Top of Given data

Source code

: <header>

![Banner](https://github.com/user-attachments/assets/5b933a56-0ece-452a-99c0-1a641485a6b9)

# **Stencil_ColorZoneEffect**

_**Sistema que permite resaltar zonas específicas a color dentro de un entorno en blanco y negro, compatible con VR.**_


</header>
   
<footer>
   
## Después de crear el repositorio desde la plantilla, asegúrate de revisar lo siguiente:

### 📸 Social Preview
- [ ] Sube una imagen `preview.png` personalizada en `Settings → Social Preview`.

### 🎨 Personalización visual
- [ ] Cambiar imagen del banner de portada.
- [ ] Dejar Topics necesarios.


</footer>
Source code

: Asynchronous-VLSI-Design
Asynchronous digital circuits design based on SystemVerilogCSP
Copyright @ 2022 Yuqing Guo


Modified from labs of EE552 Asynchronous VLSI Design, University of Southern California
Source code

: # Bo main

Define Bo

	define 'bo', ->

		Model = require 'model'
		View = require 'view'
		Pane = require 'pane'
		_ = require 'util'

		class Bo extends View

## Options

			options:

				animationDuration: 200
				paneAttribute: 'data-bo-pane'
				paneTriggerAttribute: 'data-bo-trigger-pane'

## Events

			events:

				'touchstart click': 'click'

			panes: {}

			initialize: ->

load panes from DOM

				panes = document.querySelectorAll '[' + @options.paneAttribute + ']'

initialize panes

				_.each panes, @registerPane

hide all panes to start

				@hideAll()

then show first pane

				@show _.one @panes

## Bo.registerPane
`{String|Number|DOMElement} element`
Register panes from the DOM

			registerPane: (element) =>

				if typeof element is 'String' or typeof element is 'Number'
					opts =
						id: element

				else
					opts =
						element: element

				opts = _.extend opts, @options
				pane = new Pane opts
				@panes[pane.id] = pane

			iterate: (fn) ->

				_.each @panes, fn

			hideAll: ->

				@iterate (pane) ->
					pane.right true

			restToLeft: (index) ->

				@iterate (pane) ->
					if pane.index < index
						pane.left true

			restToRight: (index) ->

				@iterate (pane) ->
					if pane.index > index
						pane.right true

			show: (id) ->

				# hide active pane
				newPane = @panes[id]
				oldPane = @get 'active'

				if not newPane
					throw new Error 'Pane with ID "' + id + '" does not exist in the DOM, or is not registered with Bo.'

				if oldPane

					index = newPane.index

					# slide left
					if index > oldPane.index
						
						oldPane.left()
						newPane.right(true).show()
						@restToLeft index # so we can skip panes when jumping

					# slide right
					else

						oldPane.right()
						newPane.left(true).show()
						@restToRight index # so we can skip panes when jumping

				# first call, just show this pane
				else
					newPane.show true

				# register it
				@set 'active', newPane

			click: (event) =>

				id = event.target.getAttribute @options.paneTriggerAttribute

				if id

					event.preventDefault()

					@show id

Bottom of Given data

** Work required **
Some lines in the data above hold the string "click". Find and copy each of them.

** Solution **
				'touchstart click': 'click'
			click: (event) =>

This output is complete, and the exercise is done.